GenELPA is a tool for solving generalized eigenvalues using ELPA as a computational core.
ELPA is a high-performance and highly scalable direct eigensolvers solver, and is used in a variety of first-principles computing softwares. The program is developed at the Max Planck Institute, and is written in FORTRAN with a C interface.
Since the first version was released in 2011, ELPA has used two APIs, a traditional interface used in 2016.05.004 and earlier versions, and a new interface that uses a handle to pass computational configuration parameters used in 2016.11.001 and later versions. With the new interface, ELPA adds functions for solving generalized eigenvalues directly and support for GPUs.
We have previously made an extension to GenELPA for solving generalized eigenvalues, which provides functions for solving generalized eigenvalues directly as well as step-by-step solving and enhanced robustness in solving various matrices. The program is able to work stably in ABACUS.

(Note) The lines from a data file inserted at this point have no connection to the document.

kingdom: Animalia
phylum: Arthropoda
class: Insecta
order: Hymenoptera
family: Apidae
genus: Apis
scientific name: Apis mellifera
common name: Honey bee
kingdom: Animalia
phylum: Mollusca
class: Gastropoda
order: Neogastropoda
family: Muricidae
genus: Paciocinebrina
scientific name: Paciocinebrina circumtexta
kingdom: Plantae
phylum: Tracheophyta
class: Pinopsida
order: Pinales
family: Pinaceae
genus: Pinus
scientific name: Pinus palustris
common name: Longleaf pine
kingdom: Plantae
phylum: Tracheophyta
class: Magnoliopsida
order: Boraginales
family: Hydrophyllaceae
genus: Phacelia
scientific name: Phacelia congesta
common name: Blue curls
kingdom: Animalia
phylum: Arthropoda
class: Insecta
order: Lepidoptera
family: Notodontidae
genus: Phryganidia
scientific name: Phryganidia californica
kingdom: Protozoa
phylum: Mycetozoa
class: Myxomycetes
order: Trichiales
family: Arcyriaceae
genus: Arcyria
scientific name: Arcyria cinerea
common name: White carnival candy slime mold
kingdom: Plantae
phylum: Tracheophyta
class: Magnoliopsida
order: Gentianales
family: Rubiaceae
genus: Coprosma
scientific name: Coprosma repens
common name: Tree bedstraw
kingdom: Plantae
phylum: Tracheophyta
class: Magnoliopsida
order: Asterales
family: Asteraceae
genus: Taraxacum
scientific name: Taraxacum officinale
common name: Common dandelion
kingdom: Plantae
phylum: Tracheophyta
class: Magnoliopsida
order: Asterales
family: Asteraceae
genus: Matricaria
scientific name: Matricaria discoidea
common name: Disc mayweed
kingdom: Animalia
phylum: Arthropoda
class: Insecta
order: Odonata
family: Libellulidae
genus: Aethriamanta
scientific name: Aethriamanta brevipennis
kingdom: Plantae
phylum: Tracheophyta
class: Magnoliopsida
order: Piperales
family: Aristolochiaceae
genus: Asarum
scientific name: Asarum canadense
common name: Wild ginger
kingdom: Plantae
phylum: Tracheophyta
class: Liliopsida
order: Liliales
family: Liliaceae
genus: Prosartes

The new interface of ELPA already supports direct solving of generalized eigenvalues, but we found the following problems in the process of using it.
- less stable calculations when solving certain matrices.
- unnecessary screen output in some cases (version 2021.05.002).
Therefore, we have rewritten the program that can support generalized eigenvalue solving based on the original GenELPA, and solved these two problems. At the same time, considering that ELPA of the old API is still widely used, we also supported ELPA of the old API in the new program. for compatibility and ease of use, we kept the invocation methods of the old and new versions the same, so that programs using ELPA do not need to change the source code, but only need to link different library files at compile time to support ELPA of the old and new different APIs.
We also added the function of automatically selecting the solution kernel according to the CPU parameters of the running server, so that users can get good computational efficiency by default.